_Work order 1_
According to the credit repair text, what is the range of the three-digit credit score?
_Work order 2_
Extend the credit repair text, picking up right after its last sentence.

== Reading text ==

There are more than 30 million people in the United States with credit
blemishes severe enough (and credit scores under 620) to make obtaining loans
and credit cards with reasonable terms difficult.
Or maybe your credit is OK, but you'd like to make it better. After all, the
better your credit, the lower the interest rates you can secure on mortgages,
car loans and credit cards.
Know the Score
In order to improve your credit score, it's important to
know where you stand currently. Despite all the media attention given to free
credit reports, you still have to pay to find out your credit score, the
three-digit number ranging from 300 to 850 that is the key to your borrowing
costs. You can obtain your FICO credit scores, the ones lenders use, from MyFico.com.
Now you're ready to take the seven steps to speedy credit repair:
1) Pay Down Your Credit Cards. Paying off your installment
loans (mortgage, auto, student, etc.) can help your score, but typically not as
dramatically as paying down -- or paying off -- revolving accounts like credit
cards.
The credit-scoring formulas like to see a nice, big gap between the amount of
credit you're using and your available credit limits. Getting your balances
below 30% of the credit limit on each card can really help.

===
== Records ==

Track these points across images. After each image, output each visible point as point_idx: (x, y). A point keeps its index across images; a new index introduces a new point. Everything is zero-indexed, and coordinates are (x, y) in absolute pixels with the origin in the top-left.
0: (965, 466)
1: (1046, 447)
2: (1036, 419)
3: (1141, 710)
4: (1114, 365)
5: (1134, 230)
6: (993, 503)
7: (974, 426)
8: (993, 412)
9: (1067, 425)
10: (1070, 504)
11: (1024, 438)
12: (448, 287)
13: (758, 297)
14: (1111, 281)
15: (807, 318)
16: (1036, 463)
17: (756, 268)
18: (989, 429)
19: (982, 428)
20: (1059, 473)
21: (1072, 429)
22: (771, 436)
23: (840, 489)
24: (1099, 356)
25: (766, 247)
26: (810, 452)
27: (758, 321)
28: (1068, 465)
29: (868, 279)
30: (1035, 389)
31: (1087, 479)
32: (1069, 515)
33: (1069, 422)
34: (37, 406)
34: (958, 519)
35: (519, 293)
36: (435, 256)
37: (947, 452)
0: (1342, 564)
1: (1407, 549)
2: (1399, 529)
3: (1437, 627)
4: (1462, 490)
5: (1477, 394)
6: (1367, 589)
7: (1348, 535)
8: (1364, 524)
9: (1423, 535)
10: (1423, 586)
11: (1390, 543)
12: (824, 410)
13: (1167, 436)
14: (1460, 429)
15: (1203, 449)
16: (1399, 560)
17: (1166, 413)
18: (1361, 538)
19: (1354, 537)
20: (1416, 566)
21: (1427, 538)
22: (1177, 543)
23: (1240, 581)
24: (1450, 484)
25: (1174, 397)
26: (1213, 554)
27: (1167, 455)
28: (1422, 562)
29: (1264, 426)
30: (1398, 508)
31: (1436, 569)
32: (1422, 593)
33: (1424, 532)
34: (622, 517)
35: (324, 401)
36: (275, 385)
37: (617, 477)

===
== Records ==

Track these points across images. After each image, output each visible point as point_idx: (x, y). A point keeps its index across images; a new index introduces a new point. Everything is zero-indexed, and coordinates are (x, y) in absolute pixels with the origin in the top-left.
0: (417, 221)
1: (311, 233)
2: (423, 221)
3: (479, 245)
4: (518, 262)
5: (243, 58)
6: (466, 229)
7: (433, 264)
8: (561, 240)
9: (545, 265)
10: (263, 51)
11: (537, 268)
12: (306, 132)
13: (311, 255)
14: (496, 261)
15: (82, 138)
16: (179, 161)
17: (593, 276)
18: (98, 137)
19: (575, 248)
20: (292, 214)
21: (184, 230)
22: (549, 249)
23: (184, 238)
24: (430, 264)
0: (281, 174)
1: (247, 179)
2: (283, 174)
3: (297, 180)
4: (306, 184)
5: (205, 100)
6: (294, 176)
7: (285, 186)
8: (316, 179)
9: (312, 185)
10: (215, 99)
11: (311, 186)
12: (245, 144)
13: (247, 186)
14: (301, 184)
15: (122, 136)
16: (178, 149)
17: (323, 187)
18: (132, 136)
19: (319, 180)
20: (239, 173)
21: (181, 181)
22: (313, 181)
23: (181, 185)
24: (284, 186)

===
== Records ==

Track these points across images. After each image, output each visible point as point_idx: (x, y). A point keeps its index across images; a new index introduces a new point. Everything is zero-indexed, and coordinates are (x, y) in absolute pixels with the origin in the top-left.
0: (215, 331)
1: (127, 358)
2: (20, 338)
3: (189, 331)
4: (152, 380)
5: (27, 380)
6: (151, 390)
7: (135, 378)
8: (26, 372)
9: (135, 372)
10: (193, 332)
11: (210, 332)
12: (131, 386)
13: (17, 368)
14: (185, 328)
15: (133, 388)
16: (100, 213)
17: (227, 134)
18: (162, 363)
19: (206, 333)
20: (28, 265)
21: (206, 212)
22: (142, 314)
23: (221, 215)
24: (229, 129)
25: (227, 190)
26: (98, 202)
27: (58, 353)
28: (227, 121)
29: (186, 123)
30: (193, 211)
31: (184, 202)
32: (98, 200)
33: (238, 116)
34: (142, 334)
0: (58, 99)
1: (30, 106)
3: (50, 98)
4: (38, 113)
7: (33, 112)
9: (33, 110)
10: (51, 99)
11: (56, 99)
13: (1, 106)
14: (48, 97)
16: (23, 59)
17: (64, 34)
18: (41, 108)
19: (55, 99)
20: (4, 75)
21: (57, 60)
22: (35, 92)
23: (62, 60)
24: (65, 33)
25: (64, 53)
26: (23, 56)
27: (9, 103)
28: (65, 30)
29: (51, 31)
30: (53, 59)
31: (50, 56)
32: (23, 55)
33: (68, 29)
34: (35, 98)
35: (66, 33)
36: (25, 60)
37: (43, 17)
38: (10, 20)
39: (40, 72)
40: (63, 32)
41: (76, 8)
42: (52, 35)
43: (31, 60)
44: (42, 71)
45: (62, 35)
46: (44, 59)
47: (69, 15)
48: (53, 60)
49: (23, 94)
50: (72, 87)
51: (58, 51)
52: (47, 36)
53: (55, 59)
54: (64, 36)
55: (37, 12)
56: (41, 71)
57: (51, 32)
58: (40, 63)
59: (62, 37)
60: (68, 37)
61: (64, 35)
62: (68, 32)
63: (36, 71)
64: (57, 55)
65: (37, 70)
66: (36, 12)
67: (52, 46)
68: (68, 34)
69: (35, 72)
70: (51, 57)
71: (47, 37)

===

_Task output 1_
300 to 850.

_Task output 2_
While most debt gurus recommend paying off the highest-rate card first, a
better strategy here is to pay down the cards that are closest to their limits.
2) Use Your Cards Lightly. Racking up big balances can hurt
your score, regardless of whether you pay your bill in full each month.
What's typically reported to the credit bureaus, and thus calculated into
your score, is the balance reported on your last statement. (That doesn't mean
paying off your balances each month isn't financially smart -- it is -- just
that the credit score doesn't care.)
You typically can increase your score by limiting your charges to 30% or less
of a card's limit. If you're having trouble keeping track, consider using a
check register to track your spending, logging into your account frequently at
the issuer's Web site, or using personal finance software like Microsoft
Money or Quicken, which can download your transactions and balances
automatically.
3) Check Your Limits. Your score might be artificially
depressed if your lender is showing a lower limit than you've actually got. Most
credit-card issuers will quickly update this information if you ask.
If your issuer makes it a policy not to report consumers' limits,
however -- as is the usual case with American Express cards and those issued by
Capital One -- the bureaus typically use your highest balance as a proxy for
your credit limit.
You may see the problem here: If you consistently charge the same amount each
month -- say $2,000 to $2,500 -- it may look to the credit-scoring formula like
you're regularly maxing out that card.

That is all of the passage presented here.